E lá ficou o relógio de S. Pedro a dar as horas, dia e noite, aos cuidados do seu zelador, o carrilhador Artur Silva. Às vezes atrasava-se, parava, avariava, mas sempre voltava a funcionar. Em 1955, a Câmara mandou instalar um dispositivo que o silenciou durante a noite, deixando de perturbar o sono de quemd ele se queixava. No início do século XXI, a Câmara mandou instalar na torre de S. Pedro um motor para a elevação dos pesos com que funcionava o mecanismo do relógio e um sistema de regulação dos seus mostradores.

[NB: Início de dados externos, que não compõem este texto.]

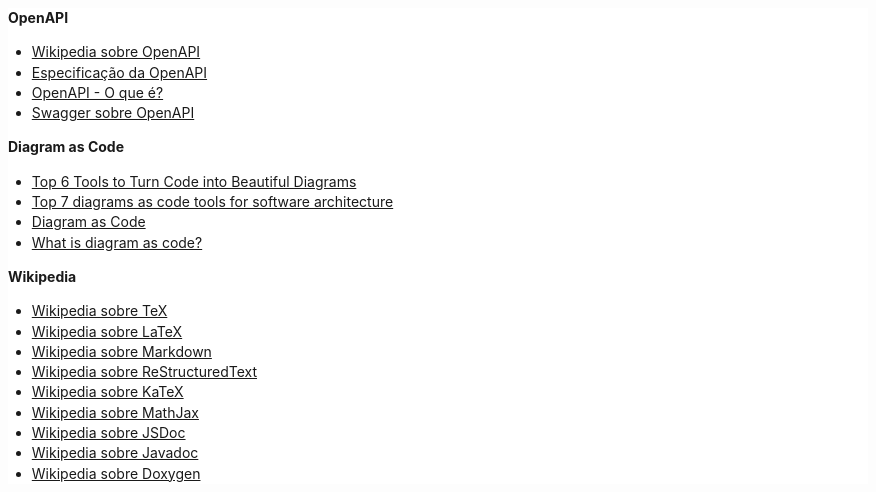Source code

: **OpenAPI**

- [Wikipedia sobre OpenAPI](https://en.wikipedia.org/wiki/OpenAPI_Specification)
- [Especificação da OpenAPI](https://spec.openapis.org/oas/v3.1.0)
- [OpenAPI - O que é?](https://www.openapis.org/what-is-openapi)
- [Swagger sobre OpenAPI](https://swagger.io/specification/)

**Diagram as Code**

- [Top 6 Tools to Turn Code into Beautiful Diagrams](https://youtu.be/jCd6XfWLZsg?si=tW8Ol4cIyo5TcHg4)
- [Top 7 diagrams as code tools for software architecture](https://icepanel.medium.com/top-7-diagrams-as-code-tools-for-software-architecture-1a9dd0df1815)
- [Diagram as Code](https://blog.bytebytego.com/p/diagram-as-code)
- [What is diagram as code?](https://docs.eraser.io/docs/diagram-as-code)

**Wikipedia**

- [Wikipedia sobre TeX](https://pt.wikipedia.org/wiki/TeX)
- [Wikipedia sobre LaTeX](https://pt.wikipedia.org/wiki/LaTeX)
- [Wikipedia sobre Markdown](https://pt.wikipedia.org/wiki/Markdown)
- [Wikipedia sobre ReStructuredText](https://pt.wikipedia.org/wiki/ReStructuredText)
- [Wikipedia sobre KaTeX](https://en.wikipedia.org/wiki/KaTeX)
- [Wikipedia sobre MathJax](https://en.wikipedia.org/wiki/MathJax)
- [Wikipedia sobre JSDoc](https://en.wikipedia.org/wiki/JSDoc)
- [Wikipedia sobre Javadoc](https://en.wikipedia.org/wiki/Javadoc)
- [Wikipedia sobre Doxygen](https://en.wikipedia.org/wiki/Doxygen)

Até que, na Primavera de 2002, a Irmandade de S. Pedro decidiu, intempestivamente, aposentá-lo, substituindo-o por um sistema computorizado modernito, capaz de tocar 140 músicas diferentes. Sem aviso prévio ao seu proprietário, a Câmara Municipal de Guimarães, ou ao seu zelador, o senhor Artur Silva que, um dia, quando subiu a torre para dar corda ao velho relógio, foi surpreendido pela mudança.
E lá ficou, desde então, a enferrujar e apodrecer na torre de S. Pedro, um maquinismo com um valor patrimonial único e que ainda estava perfeitamente funcional quando decidiram desactivá-lo. 

Nota: os dados biográficos de Manuel Francisco Cousinha foram obtidos na página da Internet da firma Cousinha, Lda.